Solivet had hinted as much, and the protection of my child was a powerful engine; but—shall I confess it?—it galled and chafed me terribly to feel myself taken once more into leading-strings. I, who had for three years governed my house as a happy honoured wife, and for three more had been a chatelaine, complimented by the old uncle, and after his death, the sole ruler of my son’s domain; I was not at all inclined to return into tutelage, and I could not look on my mother after these six years, as quite the same conclusive authority as I thought her when I left her. The spirit of self-assertion and self-justification was strong within me, and though I hope I did not reply with ingratitude or disrespect, I would make no absolute promise till I had heard what my brother Walwyn said of my position in its secular aspect, and the Abbe Bonchamps in its religious point of view. So I bade my mother good-night, and went to see how Cecile fared in her new quarters, which, to her grief, were in a wing separated from mine by a long corridor.

My mother had arranged everything, ruling naturally as if she were the mistress of the house. Thus she installed me in the great room where I had seen the old Marquis, though I would rather she had retained it, and given me that which I had occupied when I was there with my husband. However, I made no objection, for I felt so much vexed that I was extremely afraid of saying something to show that I thought she ought to remember that this was my house, and that she was my guest. I would not for the world have uttered anything so ungenerous and unfilial; and all I could do that night was to pray that she might not drive me to lose my self-command, and that I might both do right and keep my child.

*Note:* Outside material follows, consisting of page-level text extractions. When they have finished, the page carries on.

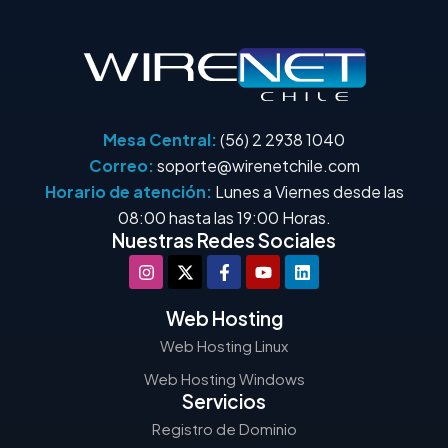
Mesa Central:
(56) 2 2938 1040
Correo:
soporte@wirenetchile.com
Horario de atención:
Lunes a Viernes desde las
08:00 hasta las 19:00 Horas.
Nuestras Redes Sociales
Web Hosting
Web Hosting Linux
Web Hosting Windows
Servicios
Registro de Dominio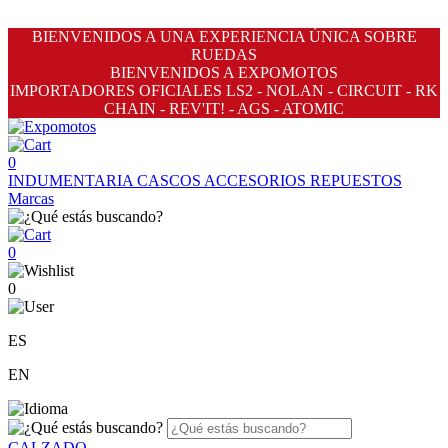
BIENVENIDOS A UNA EXPERIENCIA ÚNICA SOBRE
RUEDAS
BIENVENIDOS A EXPOMOTOS
IMPORTADORES OFICIALES LS2 - NOLAN - CIRCUIT - RK
CHAIN - REV'IT! - AGS - ATOMIC
0
INDUMENTARIA
CASCOS
ACCESORIOS
REPUESTOS
Marcas
0
0
ES
EN
CALZADO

I was too restless and unhappy to sleep much, for I knew my feelings were wrong, and yet I was sure I was in the right in my wish to do good to the poor; and the sense of being bridled, and put into leading-strings, poisoned the pleasure I had at first felt in my return to my own family. I cannot describe the weary tumult of thought and doubt that tossed me, till, after a brief sleep, I heard the church-bells. I rose and dressed for early mass, taking my boy, who always awoke betimes, leaving the house quietly, and only calling my trusty lackey Nicolas to take me to the nearest Church, which was not many steps off. I do not think I found peace there: there was too much SELF in me to reach that as yet; but at any rate I found the resolution to try to bend my will in what might be indifferent, and to own it to be wholesome for me to learn submission once more.

As I was about to enter our court, I heard a little cough, and looking round I saw a gentleman and lady coming towards the house. They were my brother and sister, who had been to the daily prayers at the house of Sir Richard Browne, the English ambassador. I was struck at my first glance with the lightsome free look of Annora’s face but it clouded ad grew constrained in an instant when I spoke to her.